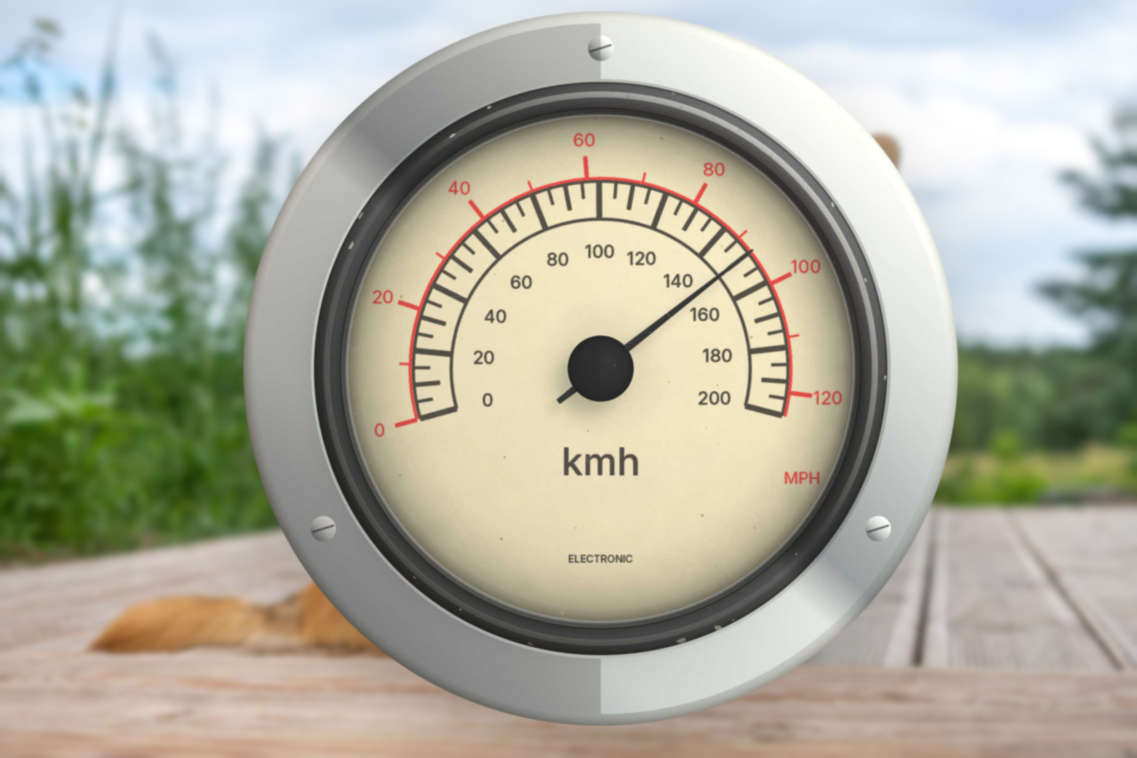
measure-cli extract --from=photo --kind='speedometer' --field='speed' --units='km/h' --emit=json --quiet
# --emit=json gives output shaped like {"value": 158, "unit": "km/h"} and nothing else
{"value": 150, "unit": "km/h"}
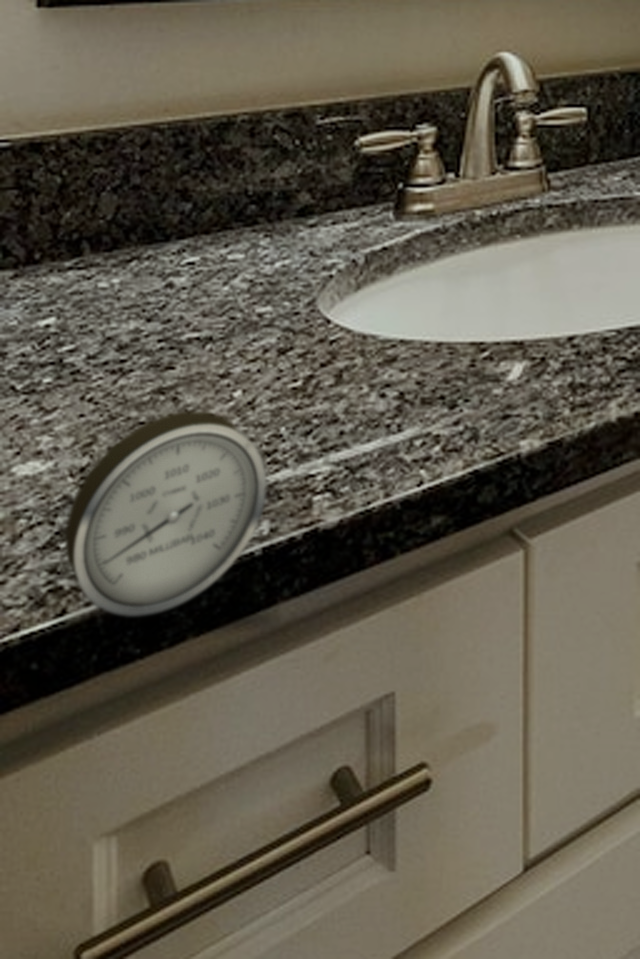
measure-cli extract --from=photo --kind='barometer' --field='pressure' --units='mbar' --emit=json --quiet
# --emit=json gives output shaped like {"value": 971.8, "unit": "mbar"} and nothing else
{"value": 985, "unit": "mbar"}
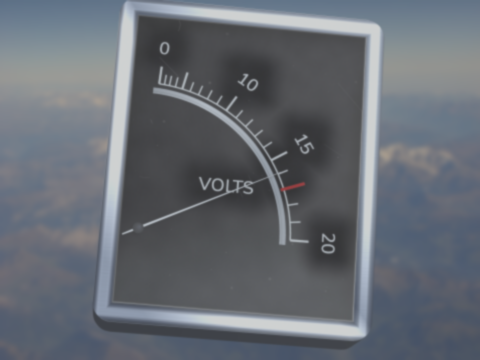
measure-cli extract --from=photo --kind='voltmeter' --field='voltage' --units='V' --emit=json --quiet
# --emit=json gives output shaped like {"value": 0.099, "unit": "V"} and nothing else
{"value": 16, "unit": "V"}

---*---

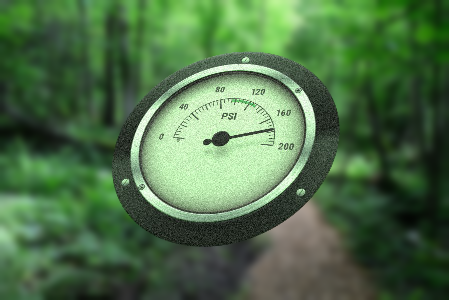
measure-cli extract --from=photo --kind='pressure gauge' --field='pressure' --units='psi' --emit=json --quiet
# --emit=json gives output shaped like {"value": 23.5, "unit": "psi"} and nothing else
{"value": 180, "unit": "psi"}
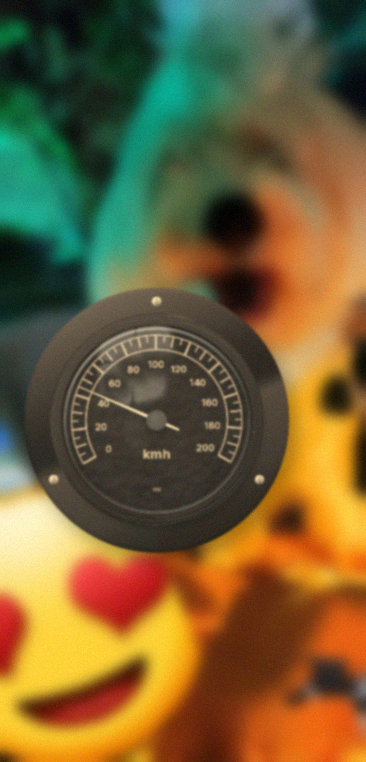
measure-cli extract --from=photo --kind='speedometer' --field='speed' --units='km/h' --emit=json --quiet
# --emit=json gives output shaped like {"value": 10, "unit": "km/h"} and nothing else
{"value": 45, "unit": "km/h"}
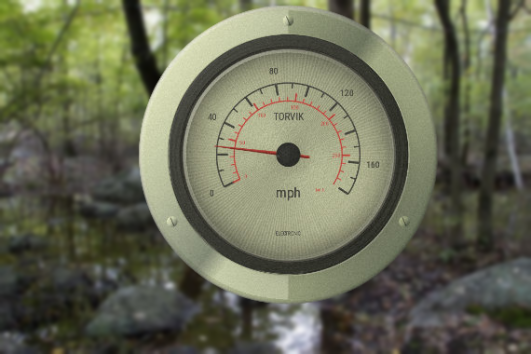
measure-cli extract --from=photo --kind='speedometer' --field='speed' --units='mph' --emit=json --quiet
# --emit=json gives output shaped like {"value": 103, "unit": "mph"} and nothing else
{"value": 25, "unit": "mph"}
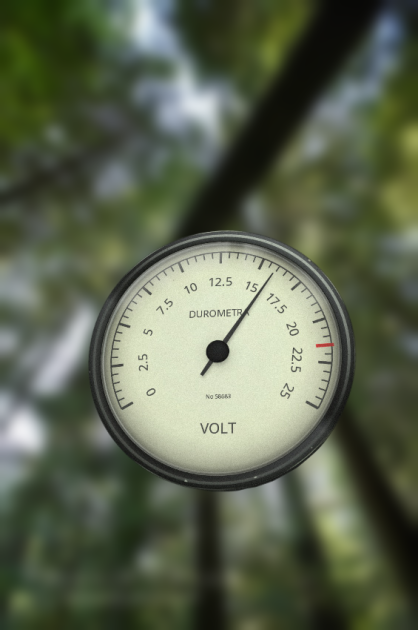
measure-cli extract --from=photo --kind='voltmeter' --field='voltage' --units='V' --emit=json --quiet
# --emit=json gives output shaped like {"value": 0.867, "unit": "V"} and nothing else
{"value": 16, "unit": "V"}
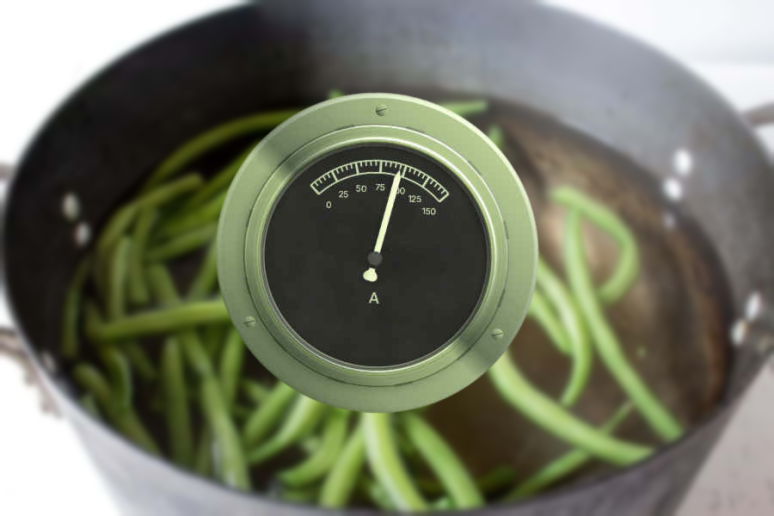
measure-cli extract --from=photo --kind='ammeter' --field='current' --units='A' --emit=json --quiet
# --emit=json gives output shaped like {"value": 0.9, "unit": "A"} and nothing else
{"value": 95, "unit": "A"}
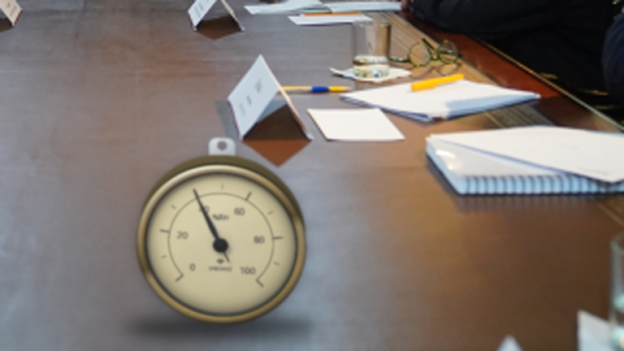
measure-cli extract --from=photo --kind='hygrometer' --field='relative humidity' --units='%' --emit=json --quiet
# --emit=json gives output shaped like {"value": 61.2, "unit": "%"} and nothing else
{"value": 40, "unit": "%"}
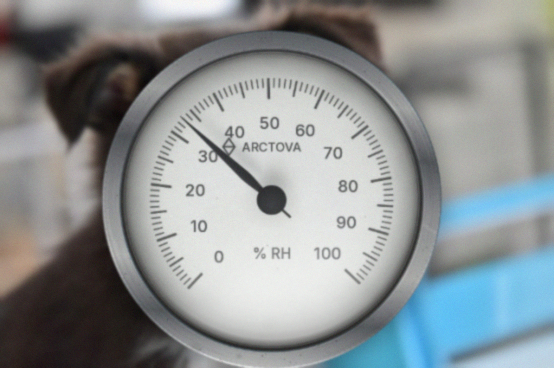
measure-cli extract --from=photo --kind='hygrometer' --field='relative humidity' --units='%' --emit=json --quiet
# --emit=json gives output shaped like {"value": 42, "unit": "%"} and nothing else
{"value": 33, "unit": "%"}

---*---

> _Work to complete_: Select every line in the records above that contains the word "output".

> _Answer for the task_:
# --emit=json gives output shaped like {"value": 158, "unit": "km/h"} and nothing else
# --emit=json gives output shaped like {"value": 971.8, "unit": "mbar"} and nothing else
# --emit=json gives output shaped like {"value": 0.099, "unit": "V"} and nothing else
# --emit=json gives output shaped like {"value": 23.5, "unit": "psi"} and nothing else
# --emit=json gives output shaped like {"value": 10, "unit": "km/h"} and nothing else
# --emit=json gives output shaped like {"value": 103, "unit": "mph"} and nothing else
# --emit=json gives output shaped like {"value": 0.867, "unit": "V"} and nothing else
# --emit=json gives output shaped like {"value": 0.9, "unit": "A"} and nothing else
# --emit=json gives output shaped like {"value": 61.2, "unit": "%"} and nothing else
# --emit=json gives output shaped like {"value": 42, "unit": "%"} and nothing else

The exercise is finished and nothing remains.